“It’s the smell,” Alfred Cointreau tells me over some hearty Scottish fare at Mac & Wild Fitzrovia. “It hits you even when you’re just driving by the distillery. The beautiful scent of that intense, bitter orange.” I have just asked him to describe the earliest memory he has of his family’s world-famous work, and it is apparent that he cannot remember a time when it did not pervade his childhood experience.
In fact, his first taste of the Cointreau family’s legendary triple sec recipe came, somewhat ironically, on his baptism day. “It is a family tradition that occurs when we turn six months old, the baby’s grandfather will give them a bottle, laced with the tiniest dash of Cointreau,” he laughs. “We simply grew up surrounded by it.”
Alfred is the sixth generation scion of the Cointreau family and now helms the business, which celebrates its 170th anniversary this year. We sat down with him on a blustery August day to discuss everything from the modern taste for moderation, to the necessity of loving what you do for work.
I became the Cointreau Heritage Manager eight years ago. Before that, I had been working in the advertising department of a newspaper, and tried my hand at a number of things. It was really important for me to develop my passion, because I had watched my grandfather brewing until the end of his life at the distillery — he was there every single day, even at 90 years old, because he was so passionate.
Saying this, there really is no pressure in my family for future generations to carry on the business — it has to be a natural choice. I am careful to give my daughters the choice, but my four-year-old already knows how to shake a good cocktail!
Today, people are looking to drink less, and drink better — and we want to encourage this trend. Cointreau is obviously more expensive than other orange liqueurs, and it will make you a better cocktail than other orange liqueurs. You can finish one glass and truly appreciate it, rather than simply drinking excessively to get drunk. Everyone knows it’s very boring when you’re partying with your friends, and there’s that one guy in the corner who’s gotten smashed — it’s not good for him, or for the party you’re trying to hold.

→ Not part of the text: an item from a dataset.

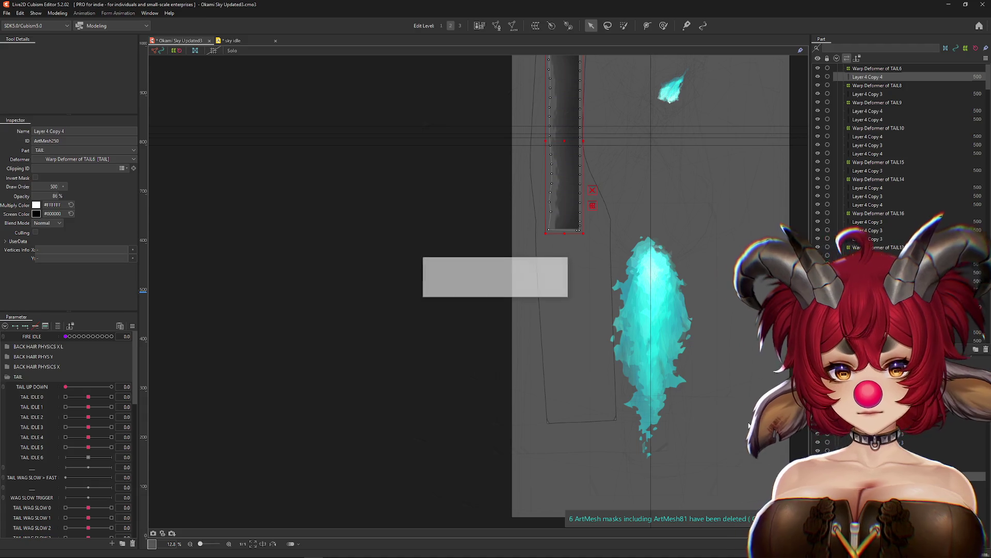
Reflect the lower tail piece vertically and check the flip with outlines hidden.
right_click(574, 314)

Of course, we make and sell alcohol, but we can do it in a responsible way. And, I think that education is absolutely key. People today want to know what they’re consuming — whether it’s a beer, whiskey, or the food on your plate, you want to know where it comes from and how it was created.
In the 19th Century, Edward Cointreau wanted to give the brand an international feel so he designed our square-shaped bottle. The idea was that Cointreau would reach all four corners of the world, but it also optimising how many bottles could fit in a box for transportation. We still have that global vision, and part of my job is to meet with all our distributors and teams, to improve our communication and get our message out there.
I work with bartenders, and what I really love about Cointreau is that it tastes the same everywhere. It’s amazing for me to see how mixologists around the world take inspiration from our bottle and make their own interpretation.
Our first major market was the US, during the Prohibition years when my great-grandfather spotted an opportunity! Cointreau became the spirit that everyone was drinking in underground bars and that built us an incredible network. Once Prohibition ended, Americans still wanted to stick with the spirit they were used to.
Interestingly, our second biggest market is duty-free. I think of it as our ‘window to the world’, and it is incredibly important. I love the fact that you can travel anywhere from Hong Kong, to Switzerland, to Japan and still find Cointreau.
Everyone has a good story that involves a bottle of Cointreau. The first time they tasted it, the first time they served it, a wedding celebration or an anniversary party — it’s always good things. And people love to share those stories when they meet me, which is such a pleasure.
It is this heritage that is so important, and it is crucial that we preserve our authenticity. It’s great to be innovative and move with the times — but in the end, I think it’s good that we are able to stand apart and remain as we have always been. I think of us like a lighthouse in that way.